Showdown: Unborn Child Dismemberment Ban

September/October 2018

House Bill 454 is one of nine bills in the nation that limits this particularly barbaric abortion procedure.

November 13 marks the start of a multi-day courtroom showdown between the Commonwealth and abortion advocates.

The judge must decide whether to uphold the Commonwealth’s interest in preventing the medical profession and society from becoming “insensitive, even disdainful, to life” in hopes that the medical community will “find different and less shocking methods” or declare a constitutional right to use a particular abortion procedure which often causes death from a loss of blood as the unborn child is “torn limb from limb.”

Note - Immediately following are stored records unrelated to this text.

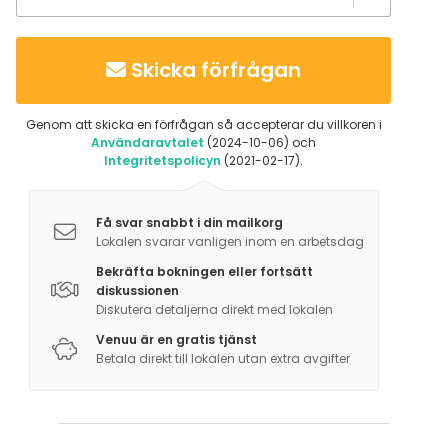
Skicka förfrågan
Genom att skicka en förfrågan så accepterar du villkoren i
Användaravtalet
(2024-10-06) och
Integritetspolicyn
(2021-02-17).
Få svar snabbt i din mailkorg
Lokalen svarar vanligen inom en arbetsdag
Bekräfta bokningen eller fortsätt
diskussionen
Diskutera detaljerna direkt med lokalen
Venuu är en gratis tjänst
Betala direkt till lokalen utan extra avgifter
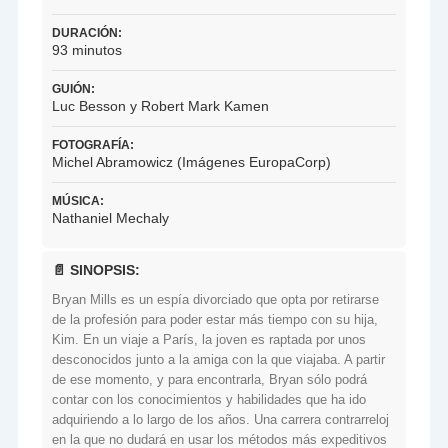
DURACIÓN:
93 minutos
GUIÓN:
Luc Besson y Robert Mark Kamen
FOTOGRAFÍA:
Michel Abramowicz (Imágenes EuropaCorp)
MÚSICA:
Nathaniel Mechaly
📄 SINOPSIS:
Bryan Mills es un espía divorciado que opta por retirarse
de la profesión para poder estar más tiempo con su hija,
Kim. En un viaje a París, la joven es raptada por unos
desconocidos junto a la amiga con la que viajaba. A partir
de ese momento, y para encontrarla, Bryan sólo podrá
contar con los conocimientos y habilidades que ha ido
adquiriendo a lo largo de los años. Una carrera contrarreloj
en la que no dudará en usar los métodos más expeditivos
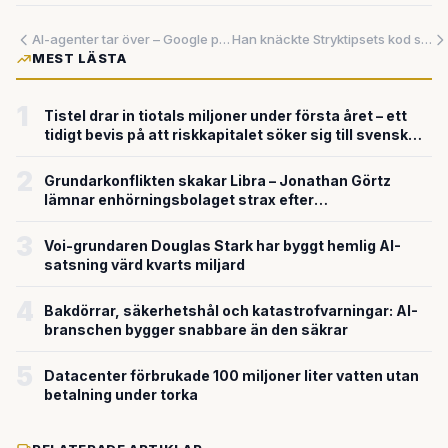
AI-agenter tar över – Google presenterar sin mest genomgripande produktomvandling någonsin
Han knäckte Stryktipsets kod som tonåring — nu ska han göra samma sak med patenträtten
MEST LÄSTA
1
Tistel drar in tiotals miljoner under första året – ett
tidigt bevis på att riskkapitalet söker sig till svensk
försvarsteknik
2
Grundarkonflikten skakar Libra – Jonathan Görtz
lämnar enhörningsbolaget strax efter
miljardvärderingen
3
Voi-grundaren Douglas Stark har byggt hemlig AI-
satsning värd kvarts miljard
4
Bakdörrar, säkerhetshål och katastrofvarningar: AI-
branschen bygger snabbare än den säkrar
5
Datacenter förbrukade 100 miljoner liter vatten utan
betalning under torka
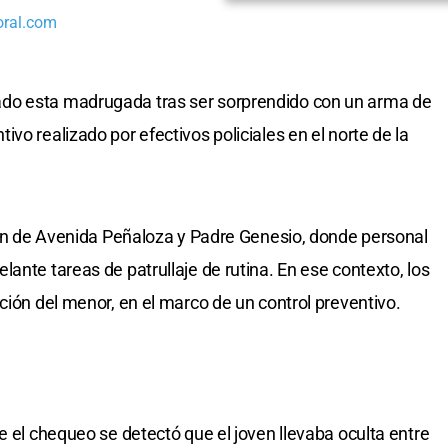
oral.com
do esta madrugada tras ser sorprendido con un arma de
vo realizado por efectivos policiales en el norte de la
ción de Avenida Peñaloza y Padre Genesio, donde personal
ante tareas de patrullaje de rutina. En ese contexto, los
ción del menor, en el marco de un control preventivo.
e el chequeo se detectó que el joven llevaba oculta entre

Kentucky’s House Bill 454, which passed in March with overwhelming bipartisan support in both the House (71-11) and Senate (75-13), seeks to ban the particularly brutal and grotesque procedure.

Kentuckians aren’t alone in seeking to exclude the barbaric and gruesome procedure from civilized society. Alabama, Arkansas, Kansas, Louisiana, Mississippi, Oklahoma, Texas, and West Virginia have all passed similar legislation.

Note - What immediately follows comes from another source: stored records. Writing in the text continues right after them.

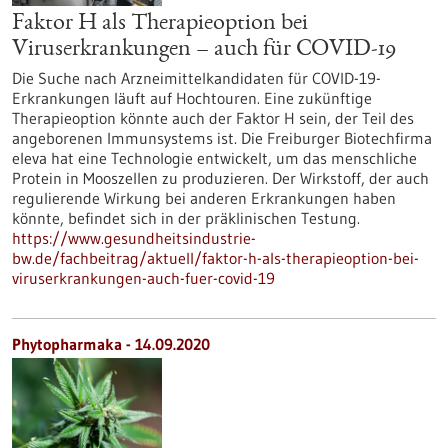
Faktor H als Therapieoption bei
Viruserkrankungen – auch für COVID-19
Die Suche nach Arzneimittelkandidaten für COVID-19-
Erkrankungen läuft auf Hochtouren. Eine zukünftige
Therapieoption könnte auch der Faktor H sein, der Teil des
angeborenen Immunsystems ist. Die Freiburger Biotechfirma
eleva hat eine Technologie entwickelt, um das menschliche
Protein in Mooszellen zu produzieren. Der Wirkstoff, der auch
regulierende Wirkung bei anderen Erkrankungen haben
könnte, befindet sich in der präklinischen Testung.
https://www.gesundheitsindustrie-
bw.de/fachbeitrag/aktuell/faktor-h-als-therapieoption-bei-
viruserkrankungen-auch-fuer-covid-19
Phytopharmaka - 14.09.2020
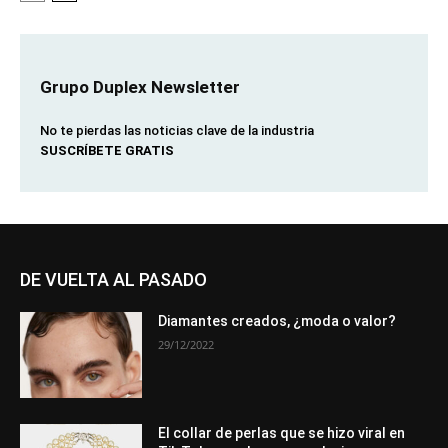
Grupo Duplex Newsletter
No te pierdas las noticias clave de la industria
SUSCRÍBETE GRATIS
DE VUELTA AL PASADO
Diamantes creados, ¿moda o valor?
29/12/2022
El collar de perlas que se hizo viral en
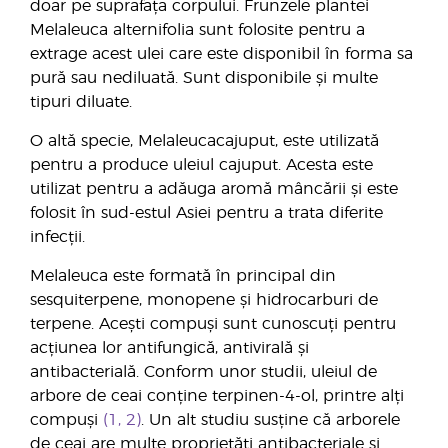
doar pe suprafața corpului. Frunzele plantei
Melaleuca alternifolia sunt folosite pentru a
extrage acest ulei care este disponibil în forma sa
pură sau nediluată. Sunt disponibile și multe
tipuri diluate.
O altă specie, Melaleucacajuput, este utilizată
pentru a produce uleiul cajuput. Acesta este
utilizat pentru a adăuga aromă mâncării și este
folosit în sud-estul Asiei pentru a trata diferite
infecții.
Melaleuca este formată în principal din
sesquiterpene, monopene și hidrocarburi de
terpene. Acești compuși sunt cunoscuți pentru
acțiunea lor antifungică, antivirală și
antibacterială. Conform unor studii, uleiul de
arbore de ceai conține terpinen-4-ol, printre alți
compuși
(1, 2)
. Un alt studiu susține că arborele
de ceai are multe proprietăți antibacteriale și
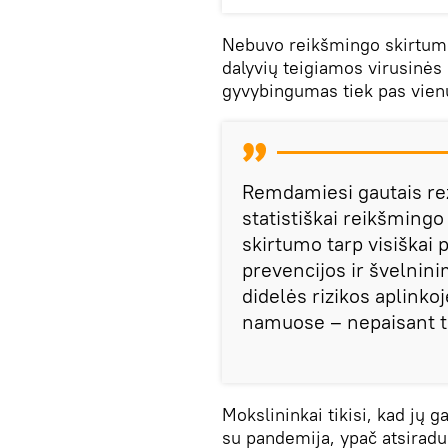
Nebuvo reikšmingo skirtumo 
dalyvių teigiamos virusinės 
gyvybingumas tiek pas vienu
Remdamiesi gautais rezu
statistiškai reikšming
skirtumo tarp visiškai 
prevencijos ir švelnin
didelės rizikos aplinko
namuose – nepaisant t
Mokslininkai tikisi, kad jų g
su pandemija, ypač atsirad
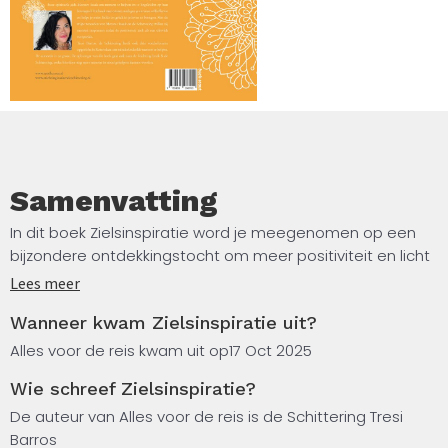
Samenvatting
In dit boek Zielsinspiratie word je meegenomen op een
bijzondere ontdekkingstocht om meer positiviteit en licht
te brengen in jouw leven. De citaten bieden inzichten en
Lees meer
troost en helpen je om jouw innerlijke kracht te versterken.
Wanneer kwam Zielsinspiratie uit?
Er is zoveel meer tussen hemel en aarde.
Alles voor de reis kwam uit op
17 Oct 2025
Laat je inspireren door liefde en compassie in dit boek.
Wie schreef Zielsinspiratie?
Heb vertrouwen in jezelf, ook als je een moeilijke situatie in
jouw leven wil veranderen. Je verdient geluk in jouw leven.
De auteur van Alles voor de reis is de Schittering Tresi
Barros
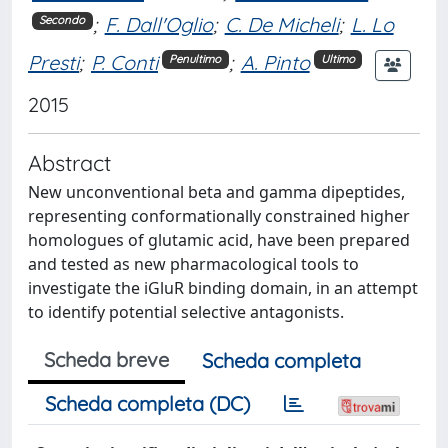
;
F. Dall'Oglio
;
C. De Micheli
;
L. Lo
Secondo
Presti
;
P. Conti
;
A. Pinto
Penultimo
Ultimo
2015
Abstract
New unconventional beta and gamma dipeptides,
representing conformationally constrained higher
homologues of glutamic acid, have been prepared
and tested as new pharmacological tools to
investigate the iGluR binding domain, in an attempt
to identify potential selective antagonists.
Scheda breve
Scheda completa
Scheda completa (DC)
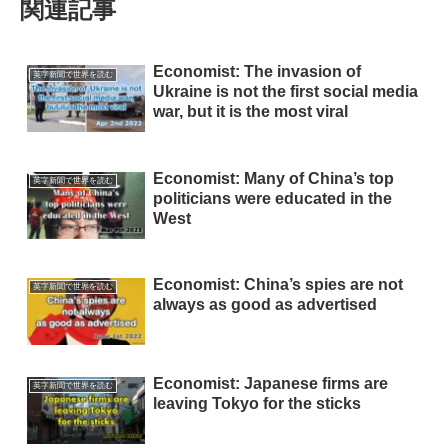
関連記事
Economist: The invasion of
英字新聞で世界を読む
Ukraine is not the first social media
war, but it is the most viral
Economist: Many of China’s top
英字新聞で世界を読む
politicians were educated in the
West
Economist: China’s spies are not
英字新聞で世界を読む
always as good as advertised
Economist: Japanese firms are
英字新聞で世界を読む
leaving Tokyo for the sticks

Abortionists and the ACLU asserted their right to this abortion procedure, which involves the dismemberment of an unborn child, in a lawsuit filed the day after Gov. Bevin signed HB 454 into law.

As former U.S. Supreme Court Justice Kennedy recognized in his dissent in Stenberg v. Carhart (2000), this particular procedure means the unborn child often “dies just as a human adult or child would: It bleeds to death as it is torn limb from limb.”

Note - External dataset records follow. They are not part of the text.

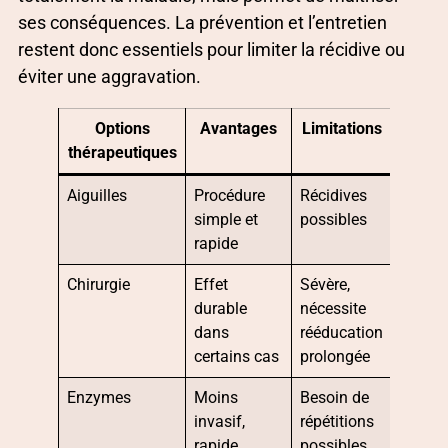
ses conséquences. La prévention et l’entretien
restent donc essentiels pour limiter la récidive ou
éviter une aggravation.
Options
Avantages
Limitations
thérapeutiques
Aiguilles
Procédure
Récidives
simple et
possibles
rapide
Chirurgie
Effet
Sévère,
durable
nécessite
dans
rééducation
certains cas
prolongée
Enzymes
Moins
Besoin de
invasif,
répétitions
rapide
possibles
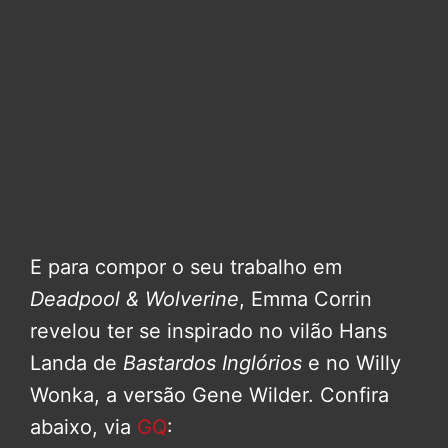
E para compor o seu trabalho em
Deadpool & Wolverine
, Emma Corrin
revelou ter se inspirado no vilão Hans
Landa de
Bastardos Inglórios
e no Willy
Wonka, a versão Gene Wilder. Confira
abaixo, via
GQ
:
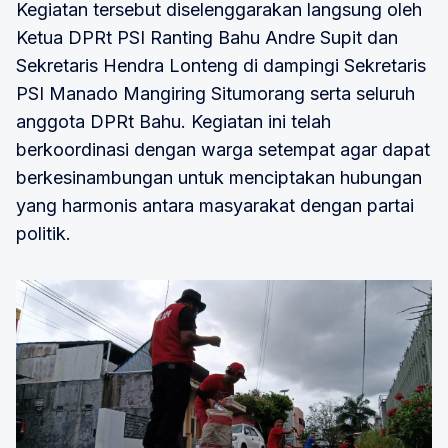
Kegiatan tersebut diselenggarakan langsung oleh
Ketua DPRt PSI Ranting Bahu Andre Supit dan
Sekretaris Hendra Lonteng di dampingi Sekretaris
PSI Manado Mangiring Situmorang serta seluruh
anggota DPRt Bahu. Kegiatan ini telah
berkoordinasi dengan warga setempat agar dapat
berkesinambungan untuk menciptakan hubungan
yang harmonis antara masyarakat dengan partai
politik.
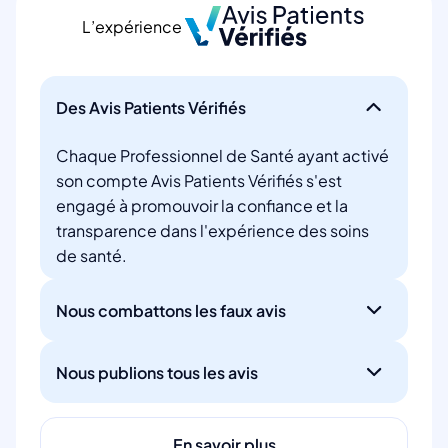
L’expérience
Des Avis Patients Vérifiés
Chaque Professionnel de Santé ayant activé
son compte Avis Patients Vérifiés s'est
engagé à promouvoir la confiance et la
transparence dans l'expérience des soins
de santé.
Nous combattons les faux avis
Nous publions tous les avis
En savoir plus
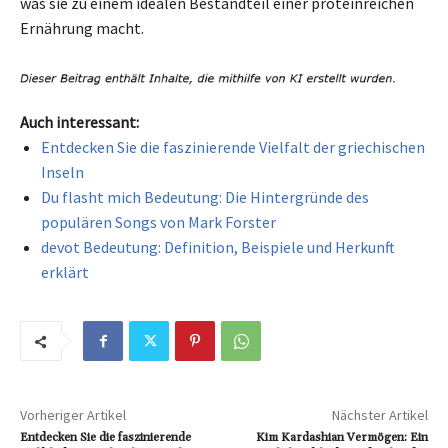
was sie zu einem idealen Bestandteil einer proteinreichen
Ernährung macht.
Auch interessant:
Entdecken Sie die faszinierende Vielfalt der griechischen
Inseln
Du flasht mich Bedeutung: Die Hintergründe des
populären Songs von Mark Forster
devot Bedeutung: Definition, Beispiele und Herkunft
erklärt
Vorheriger Artikel
Nächster Artikel
Entdecken Sie die faszinierende
Kim Kardashian Vermögen: Ein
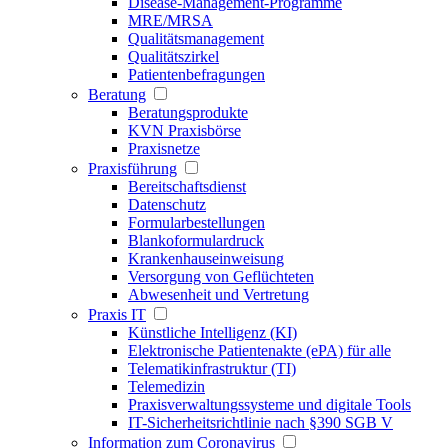
Disease-Management-Programme
MRE/MRSA
Qualitätsmanagement
Qualitätszirkel
Patientenbefragungen
Beratung
Beratungsprodukte
KVN Praxisbörse
Praxisnetze
Praxisführung
Bereitschaftsdienst
Datenschutz
Formularbestellungen
Blankoformulardruck
Krankenhauseinweisung
Versorgung von Geflüchteten
Abwesenheit und Vertretung
Praxis IT
Künstliche Intelligenz (KI)
Elektronische Patientenakte (ePA) für alle
Telematikinfrastruktur (TI)
Telemedizin
Praxisverwaltungssysteme und digitale Tools
IT-Sicherheitsrichtlinie nach §390 SGB V
Information zum Coronavirus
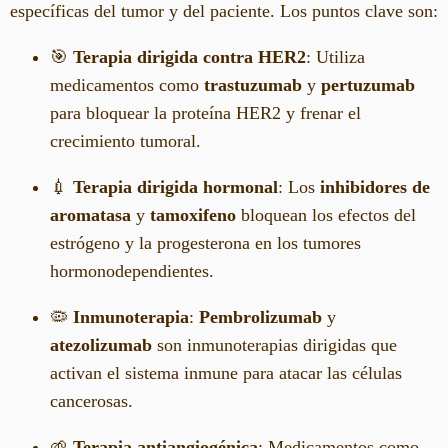
específicas del tumor y del paciente. Los puntos clave son:
🎯
Terapia dirigida contra HER2
: Utiliza
medicamentos como
trastuzumab
y
pertuzumab
para bloquear la proteína HER2 y frenar el
crecimiento tumoral.
💉
Terapia dirigida hormonal
: Los
inhibidores de
aromatasa
y
tamoxifeno
bloquean los efectos del
estrógeno y la progesterona en los tumores
hormonodependientes.
🦠
Inmunoterapia
:
Pembrolizumab
y
atezolizumab
son inmunoterapias dirigidas que
activan el sistema inmune para atacar las células
cancerosas.
🌱
Terapia antiangiogénica
: Medicamentos como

Kennedy explained that “[s]tates also have an interest in forbidding medical procedures which . . . might cause the medical profession or society as a whole to become insensitive, even disdainful, to life, including life in the human fetus . . . One hope is that the medical community will ‘find different and less shocking methods to abort the fetus in the second trimester’ . . . .”

Federal law already prohibits partial-birth abortion, which involves “extracting the fetus intact or largely intact and then piercing or crushing the living fetus’s skull.” That ban was upheld by the U.S. Supreme Court in 2007. Bevin’s legal team argues that the procedure banned by HB 454 “differs in form, but not substance.” They go on to write, “Piercing the skull of a living fetus is gruesome. So is tearing off or cutting its limbs, one by one, while it is alive.”

Abortionists are also facing off against the Commonwealth’s recent ultrasound law which seeks to ensure that mothers are fully informed before deciding to obtain an abortion. The District Court Judge’s declaration that the law is unconstitutional is currently on appeal before the Sixth Circuit Court of Appeals.

Given the recent confirmation of Supreme Court Justice Kavanaugh, there is increased focus on the possibility that Roe v. Wade, which found a constitutional right to abortion, could be overturned. Planned Parenthood, America’s largest abortion provider, has deemed Kentucky’s ultrasound case as one of thirteen which could provide the Court with that opportunity.